Può fare qualche esempio?
«Anche la semplice sostituzione di una lampadina diventa un’operazione complicata, perché chi interviene deve prima indossare casco, occhiali, guanti, mascherina, tuta e copricalzari. Una volta finito il lavoro, deve procedere alla svestizione, passando infine la suola delle scarpe su speciali tappetini disinfettanti per risultare completamente pulito. Come è facile immaginare, questo virus rende tutto più complesso, ma per ora non abbiamo avuto problemi».
In quanto tempo avete montato i due ospedali da campo?

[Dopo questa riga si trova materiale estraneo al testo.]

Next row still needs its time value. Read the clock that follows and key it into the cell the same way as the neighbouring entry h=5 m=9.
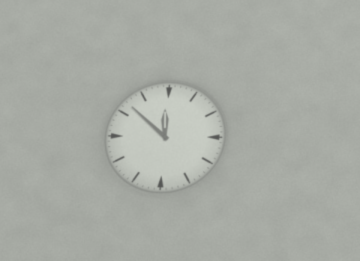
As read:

«Sono stati allestiti in 72 ore, lavorando 16 ore al giorno, grazie all’impiego di 60 soldati in entrambi i casi. Abbiamo iniziato con l’ospedale di Piacenza, la cui realizzazione è stata più semplice, perché è avvenuta nei pressi di una caserma, cioè su una nostra area, mentre a Crema l’ospedale da campo è stato allestito nel piazzale davanti all’ospedale vero e proprio, per cui prima di montare le tende e posare i container abbiamo dovuto fare una ricognizione degli allacci elettrici e idraulici, per lo scarico delle acque».
Come sono state realizzate le due strutture?

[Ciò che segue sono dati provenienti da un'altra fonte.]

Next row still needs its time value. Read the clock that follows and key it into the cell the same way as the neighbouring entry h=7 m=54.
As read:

«L’ospedale da campo di Piacenza è composto per il 90% da tende. Si tratta di 32 tende pneumatiche, grandi 5 metri per 7, collegate da tunnel e dotate di impianti di ricircolo dell’aria per impedire la diffusione del virus sia all’interno che all’esterno. Sempre a Piacenza un container, chiamato shelter, ospita la farmacia, mentre a Crema gli shelter ospitano la terapia intensiva e la radiologia di ultima generazione destinata a fare le radiografie ai polmoni».
Quanti pazienti può ospitare l’ospedale di Piacenza?
«A Piacenza ci sono 40 posti di degenza sub intensiva, destinai cioè ai malati di media e bassa gravità. C’è anche una terapia intensiva da tre posti. Sempre a Piacenza operano 37 tra medici, infermieri e operatori sanitari. Sono tutti militari e di questi, 33 sono uomini e 4 donne. Le donne sono numericamente inferiori solo perché sono meno presenti nell’esercito. Da noi comunque non esiste distinzione di genere, siamo tutti soldati. Questo ospedale è gestito dal tenente colonnello Donatello Scarano, comandante del primo reparto sanità “Torino”».
E quello di Crema?
«Questo ospedale da campo può ospitare 32 pazienti e ha tre posti di terapia intensiva. L’ospedale è gestito dal tenente colonnello Michele Ricci, comandante del terzo reparto sanità “Milano”, mentre al suo interno operano 52 sanitari, tra medici e infermieri, arrivati appositamente da Cuba. Ricordo che gli ospedali da campo, in caso di necessità, possono essere ampliati nell’arco di 24 o 48 ore, per adattarsi all'evoluzione dell'epidemia».